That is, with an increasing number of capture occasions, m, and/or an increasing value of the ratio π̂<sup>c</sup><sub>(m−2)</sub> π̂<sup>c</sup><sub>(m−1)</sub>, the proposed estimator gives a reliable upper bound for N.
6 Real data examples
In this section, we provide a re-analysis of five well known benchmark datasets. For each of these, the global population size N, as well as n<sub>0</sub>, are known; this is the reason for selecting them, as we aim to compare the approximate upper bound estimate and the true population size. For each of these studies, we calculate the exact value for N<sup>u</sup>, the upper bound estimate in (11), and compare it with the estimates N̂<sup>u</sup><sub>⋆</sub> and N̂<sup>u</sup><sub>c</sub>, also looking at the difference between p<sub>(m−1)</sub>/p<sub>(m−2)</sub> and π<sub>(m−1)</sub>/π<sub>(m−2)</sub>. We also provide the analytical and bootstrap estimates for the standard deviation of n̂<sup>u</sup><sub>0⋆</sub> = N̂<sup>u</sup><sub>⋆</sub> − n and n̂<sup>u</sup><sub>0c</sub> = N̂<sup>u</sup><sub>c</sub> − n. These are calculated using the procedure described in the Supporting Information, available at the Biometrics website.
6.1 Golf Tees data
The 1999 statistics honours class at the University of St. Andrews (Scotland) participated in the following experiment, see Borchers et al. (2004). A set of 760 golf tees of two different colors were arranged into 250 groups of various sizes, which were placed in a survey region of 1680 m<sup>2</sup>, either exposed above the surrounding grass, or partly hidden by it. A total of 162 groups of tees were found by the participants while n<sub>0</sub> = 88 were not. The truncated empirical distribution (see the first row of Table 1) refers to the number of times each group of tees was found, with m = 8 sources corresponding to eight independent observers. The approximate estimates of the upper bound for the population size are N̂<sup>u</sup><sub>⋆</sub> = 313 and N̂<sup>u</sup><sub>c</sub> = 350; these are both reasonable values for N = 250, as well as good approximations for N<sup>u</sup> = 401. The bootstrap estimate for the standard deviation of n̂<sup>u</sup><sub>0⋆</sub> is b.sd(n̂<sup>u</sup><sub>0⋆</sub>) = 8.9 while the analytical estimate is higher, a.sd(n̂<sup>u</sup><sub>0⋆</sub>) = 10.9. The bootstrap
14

○ ○ ○

§ Assigned task: Each line of the listing is to be output verbatim.

§ The answer:
That is, with an increasing number of capture occasions, m, and/or an increasing value of the ratio π̂<sup>c</sup><sub>(m−2)</sub> π̂<sup>c</sup><sub>(m−1)</sub>, the proposed estimator gives a reliable upper bound for N.
6 Real data examples
In this section, we provide a re-analysis of five well known benchmark datasets. For each of these, the global population size N, as well as n<sub>0</sub>, are known; this is the reason for selecting them, as we aim to compare the approximate upper bound estimate and the true population size. For each of these studies, we calculate the exact value for N<sup>u</sup>, the upper bound estimate in (11), and compare it with the estimates N̂<sup>u</sup><sub>⋆</sub> and N̂<sup>u</sup><sub>c</sub>, also looking at the difference between p<sub>(m−1)</sub>/p<sub>(m−2)</sub> and π<sub>(m−1)</sub>/π<sub>(m−2)</sub>. We also provide the analytical and bootstrap estimates for the standard deviation of n̂<sup>u</sup><sub>0⋆</sub> = N̂<sup>u</sup><sub>⋆</sub> − n and n̂<sup>u</sup><sub>0c</sub> = N̂<sup>u</sup><sub>c</sub> − n. These are calculated using the procedure described in the Supporting Information, available at the Biometrics website.
6.1 Golf Tees data
The 1999 statistics honours class at the University of St. Andrews (Scotland) participated in the following experiment, see Borchers et al. (2004). A set of 760 golf tees of two different colors were arranged into 250 groups of various sizes, which were placed in a survey region of 1680 m<sup>2</sup>, either exposed above the surrounding grass, or partly hidden by it. A total of 162 groups of tees were found by the participants while n<sub>0</sub> = 88 were not. The truncated empirical distribution (see the first row of Table 1) refers to the number of times each group of tees was found, with m = 8 sources corresponding to eight independent observers. The approximate estimates of the upper bound for the population size are N̂<sup>u</sup><sub>⋆</sub> = 313 and N̂<sup>u</sup><sub>c</sub> = 350; these are both reasonable values for N = 250, as well as good approximations for N<sup>u</sup> = 401. The bootstrap estimate for the standard deviation of n̂<sup>u</sup><sub>0⋆</sub> is b.sd(n̂<sup>u</sup><sub>0⋆</sub>) = 8.9 while the analytical estimate is higher, a.sd(n̂<sup>u</sup><sub>0⋆</sub>) = 10.9. The bootstrap
14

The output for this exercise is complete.